What you need to do:
Skip the pictures, please, and write out exactly the lines from the opening of the data through the line containing "adenocarcinoma (thyroid) was".

======== Data excerpt ========

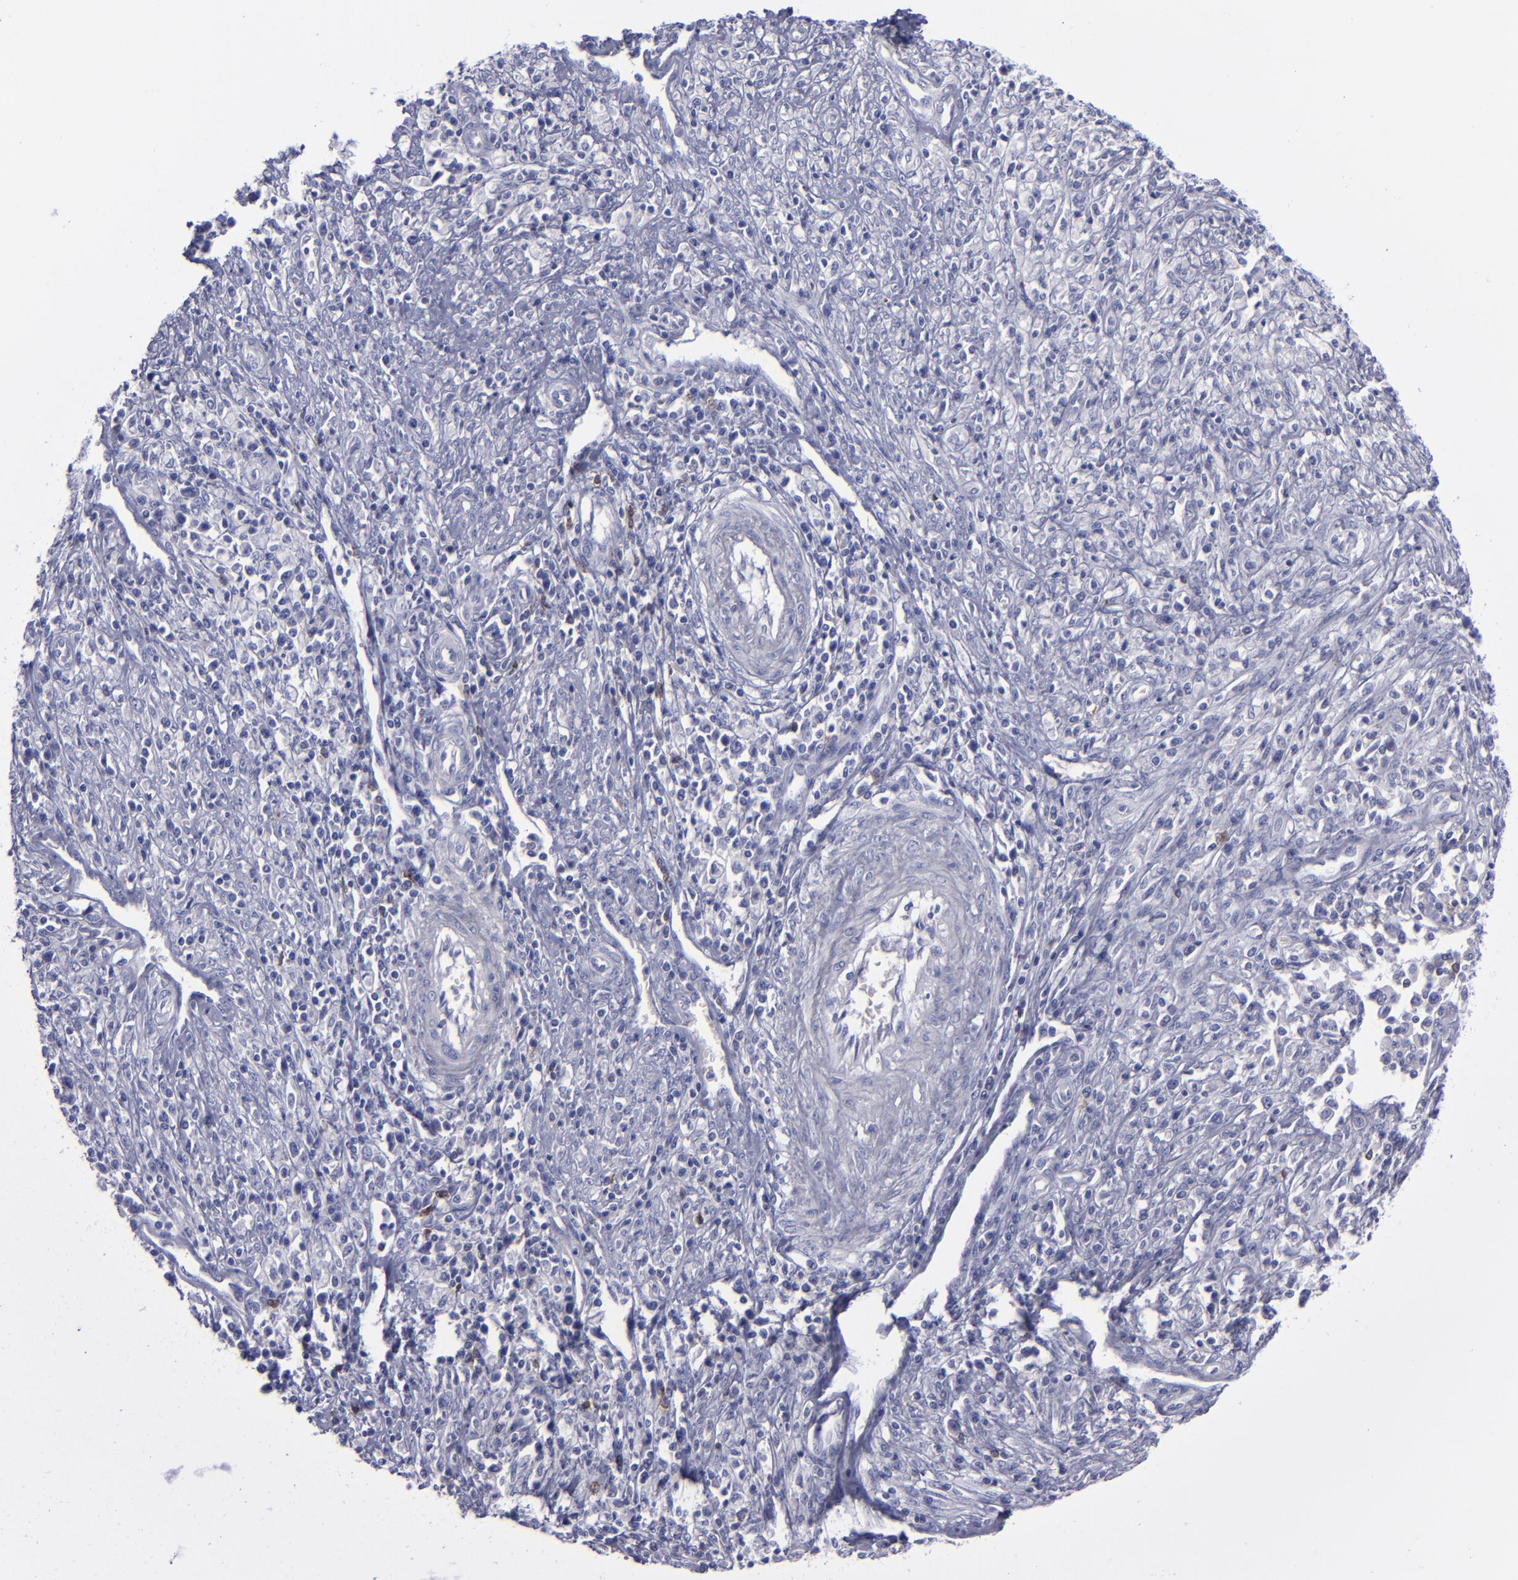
{"staining": {"intensity": "negative", "quantity": "none", "location": "none"}, "tissue": "cervical cancer", "cell_type": "Tumor cells", "image_type": "cancer", "snomed": [{"axis": "morphology", "description": "Adenocarcinoma, NOS"}, {"axis": "topography", "description": "Cervix"}], "caption": "Cervical adenocarcinoma was stained to show a protein in brown. There is no significant positivity in tumor cells. The staining is performed using DAB brown chromogen with nuclei counter-stained in using hematoxylin.", "gene": "CD22", "patient": {"sex": "female", "age": 36}}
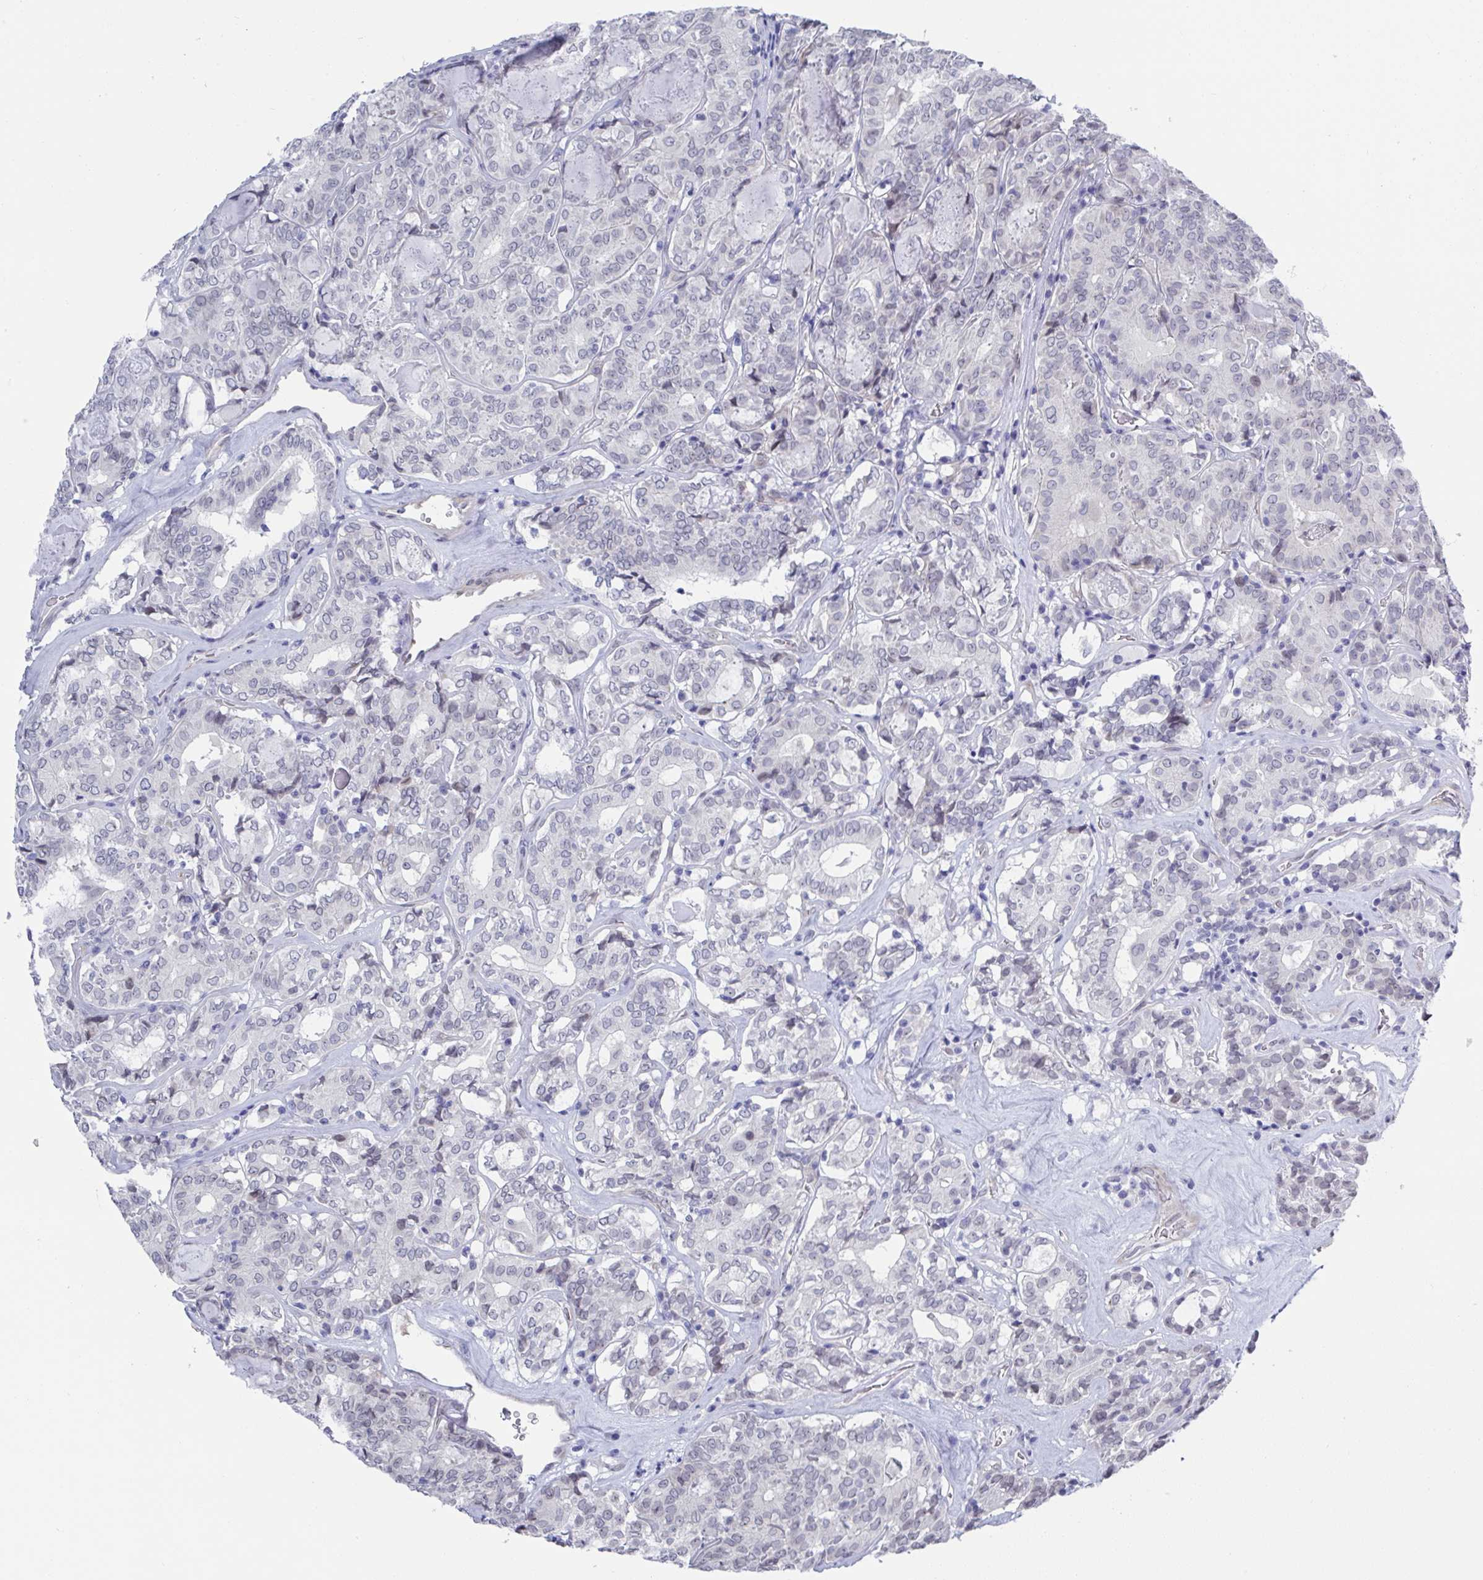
{"staining": {"intensity": "weak", "quantity": "<25%", "location": "nuclear"}, "tissue": "thyroid cancer", "cell_type": "Tumor cells", "image_type": "cancer", "snomed": [{"axis": "morphology", "description": "Papillary adenocarcinoma, NOS"}, {"axis": "topography", "description": "Thyroid gland"}], "caption": "Papillary adenocarcinoma (thyroid) was stained to show a protein in brown. There is no significant staining in tumor cells.", "gene": "MFSD4A", "patient": {"sex": "female", "age": 72}}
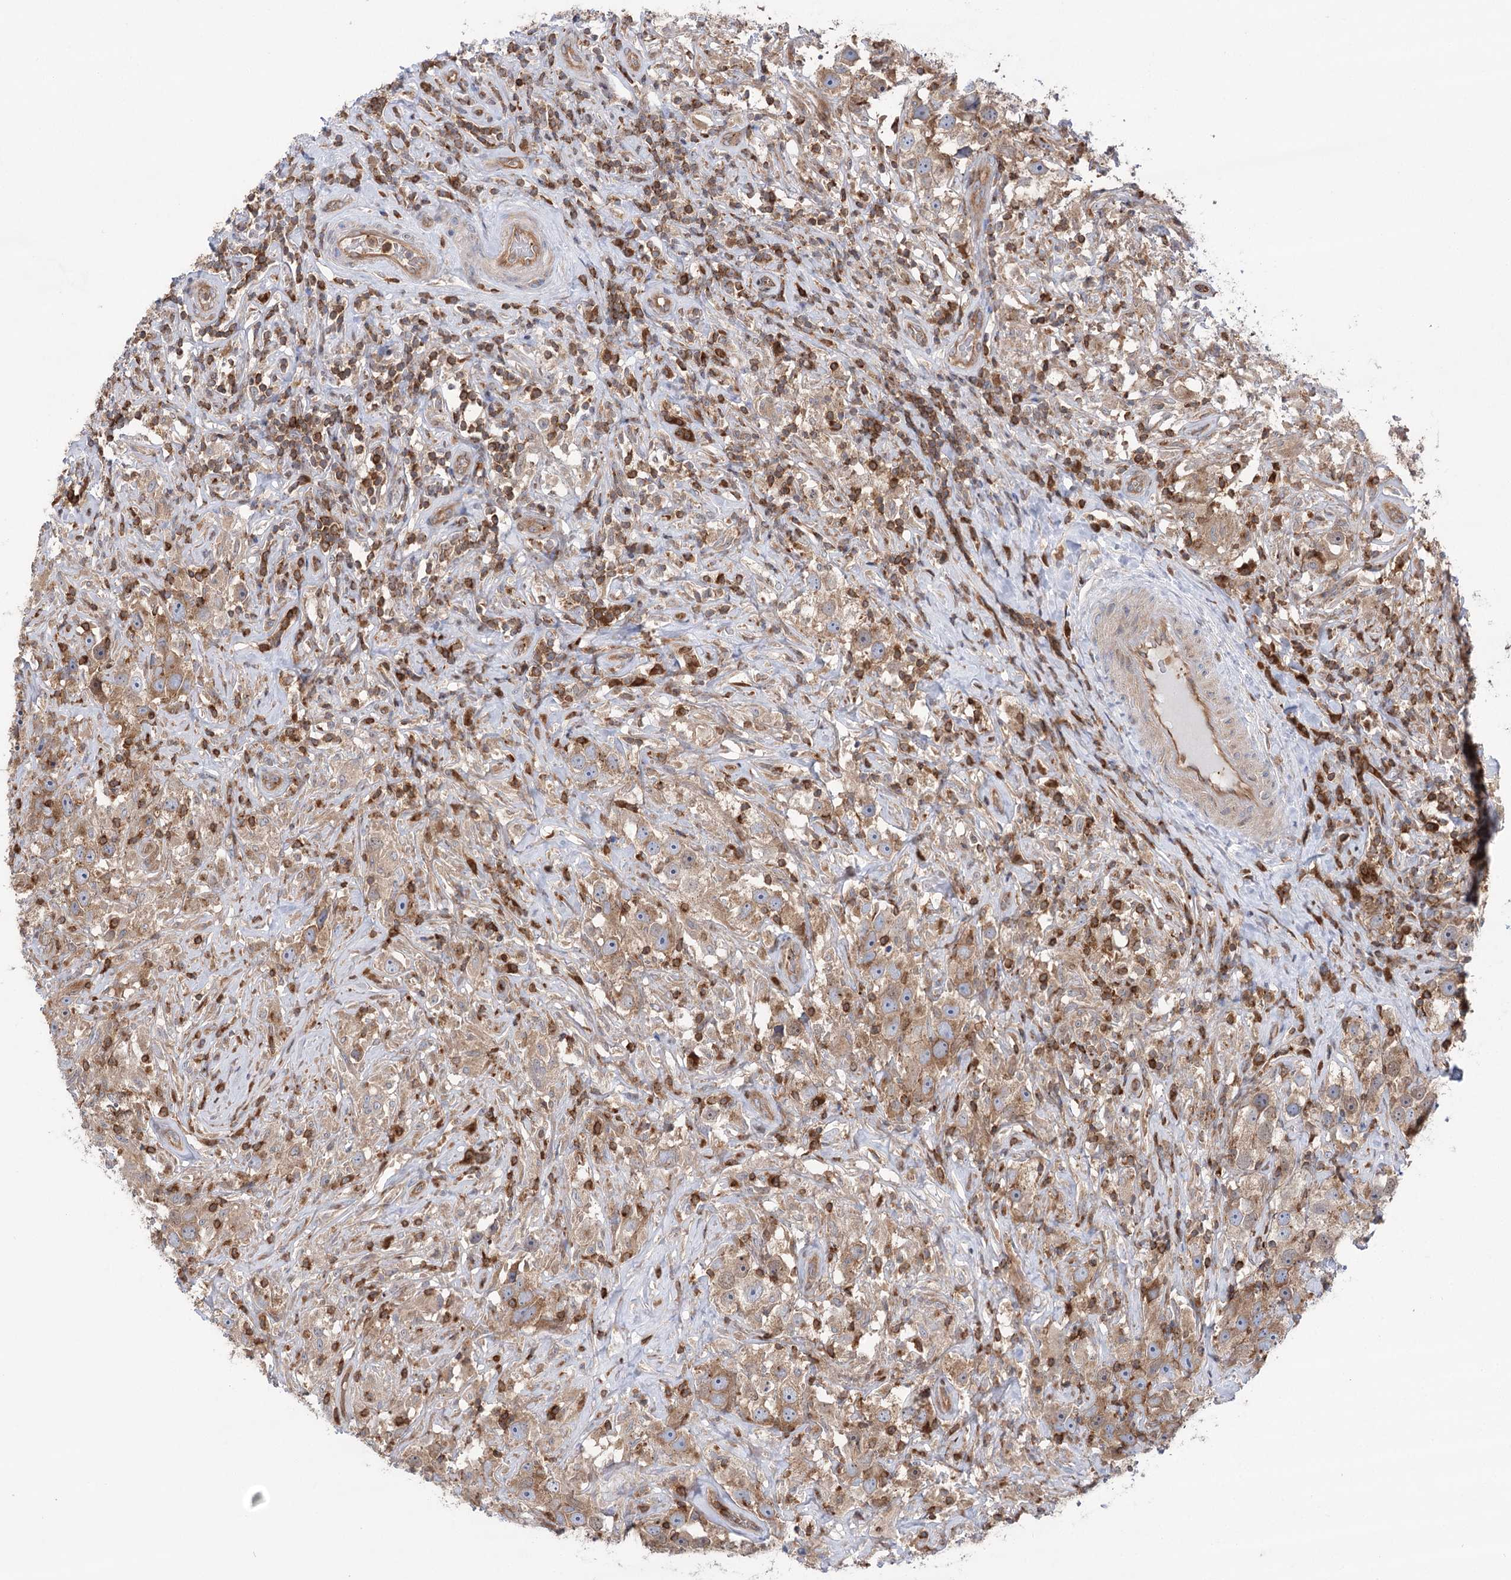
{"staining": {"intensity": "moderate", "quantity": ">75%", "location": "cytoplasmic/membranous"}, "tissue": "testis cancer", "cell_type": "Tumor cells", "image_type": "cancer", "snomed": [{"axis": "morphology", "description": "Seminoma, NOS"}, {"axis": "topography", "description": "Testis"}], "caption": "The micrograph displays a brown stain indicating the presence of a protein in the cytoplasmic/membranous of tumor cells in testis cancer. (brown staining indicates protein expression, while blue staining denotes nuclei).", "gene": "VPS37B", "patient": {"sex": "male", "age": 49}}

========

Problem solution:
{"staining": {"intensity": "negative", "quantity": "none", "location": "none"}, "tissue": "cervical cancer", "cell_type": "Tumor cells", "image_type": "cancer", "snomed": [{"axis": "morphology", "description": "Adenocarcinoma, NOS"}, {"axis": "topography", "description": "Cervix"}], "caption": "Cervical adenocarcinoma was stained to show a protein in brown. There is no significant positivity in tumor cells. The staining is performed using DAB brown chromogen with nuclei counter-stained in using hematoxylin.", "gene": "CD22", "patient": {"sex": "female", "age": 36}}
{"staining": {"intensity": "weak", "quantity": "<25%", "location": "nuclear"}, "tissue": "thyroid cancer", "cell_type": "Tumor cells", "image_type": "cancer", "snomed": [{"axis": "morphology", "description": "Papillary adenocarcinoma, NOS"}, {"axis": "topography", "description": "Thyroid gland"}], "caption": "Papillary adenocarcinoma (thyroid) was stained to show a protein in brown. There is no significant staining in tumor cells.", "gene": "MFSD4A", "patient": {"sex": "female", "age": 72}}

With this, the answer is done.